Christen in Syrien wehren sich gegen Schulschließungen

"Großer Verrat" am christlichen Volk

Mehrere christliche Schulen im Norden Syriens sind gewaltsam geschlossen worden. Christen und Kurden beschuldigen sich gegenseitig. Die Situation ist kompliziert. Die betroffenen Christen fürchten um ihre kulturelle Existenz.

Syrische Schulkinder / © Anas ALkharboutli (dpa)
Syrische Schulkinder / © Anas ALkharboutli ( dpa )

Ein Schuss in die Luft. Dann noch einer. Dann ganz viele. Schauplatz: der Eingang zu einer christlichen Schule, neben einer Kirche, in Qamischli, einer Stadt im Nordosten Syriens an der Grenze zur Türkei.

Die Schüsse sind die letzte Warnung der kurdischen Verteidigungseinheiten YPG und der mit ihr verbundenen christlichen aramäisch-assyrischen Miliz Sutoro an die Menschenmenge um sie herum: Christen, überwiegend aus der Gruppe der Suryoye, haben sich zum Protest gegen die Schulschließung durch die kurdische Autonomieregierung versammelt.

● AUFGABEN
A – In welcher Stadt liegt laut dem Auszug über die Schulschließungen in Syrien die christliche Schule, an deren Eingang geschossen wird?
B – Führe bitte den Auszug über die Schulschließungen in Syrien nach seinem letzten Satz weiter.

● EXTRAHIERTE ANGABEN
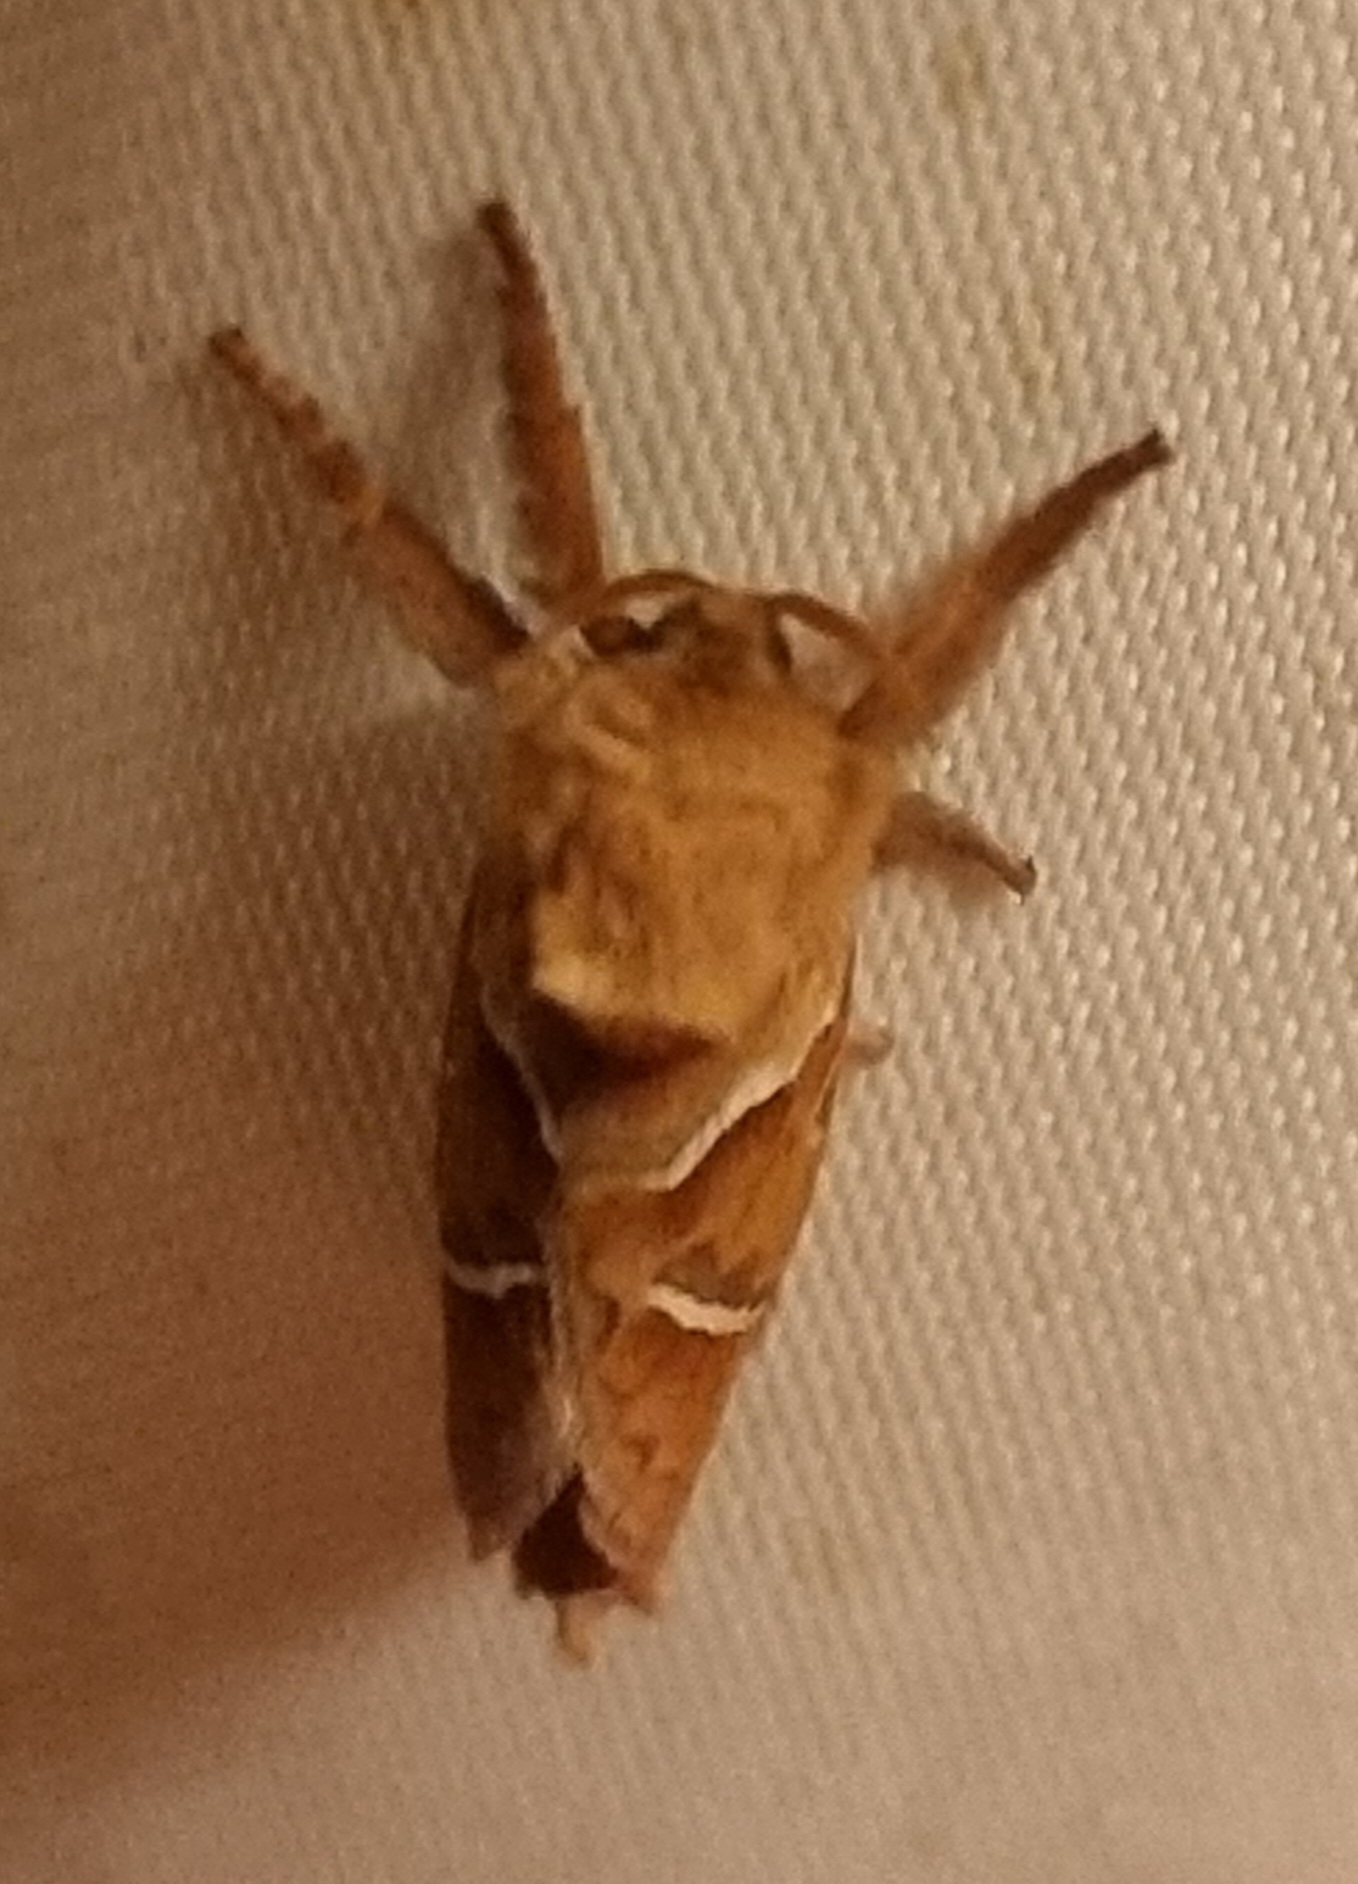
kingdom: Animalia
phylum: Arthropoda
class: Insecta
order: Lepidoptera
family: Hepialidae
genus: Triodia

---

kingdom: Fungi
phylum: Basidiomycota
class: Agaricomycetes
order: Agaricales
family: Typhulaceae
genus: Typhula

● LÖSUNGEN
A – In Qamischli, einer Stadt im Nordosten Syriens an der Grenze zur Türkei.

B –
Lehrplan nach syrischem Baath-Regime verboten

"Das syrische Volk ist eins! Mit Seele und Blut – befreit Syrien!", skandieren einige Männer lautstark. Andere haben Spruchbänder dabei oder halten den Milizen trotzig die syrische Flagge entgegen. Die syrischen Nationalfarben waren schon vorher wichtiges Symbol eines Demonstrationszugs durch die Stadt Qamischli, die vor mehr als 90 Jahren von Überlebenden des Genozids an christlichen Minderheiten im Osmanischen Reich gegründet wurde.

Kirchenvertreter haben zu dem Protest aufgerufen. Denn die Regierung der Demokratischen Föderation Nordsyrien – ein seit knapp fünf Jahren de facto autonomes Gebiet entlang der Grenze zur Türkei – hat die Schulen der Christen in der Region geschlossen.

Der Grund: Die überwiegend von der syrisch-orthodoxen oder armenisch-orthodoxen Kirche geführten Schulen weigern sich, Lehrpläne aus Zeiten des syrischen Baath-Regimes zu verwerfen und sich bei der Autonomieregierung registrieren zu lassen.

"Andere Ideen gelten schlichtweg als falsch"

Bereits vor zwei Jahren wurde ein Gesetz verabschiedet, wonach die Privatschulen eine Genehmigung der Bildungsbehörden benötigen. Diese sei zwar nicht an spezielle Lehrpläne gebunden, erklärte kürzlich Mohammed Salih Ebdo, Vize-Vorsitzender des zuständigen Bildungsrates.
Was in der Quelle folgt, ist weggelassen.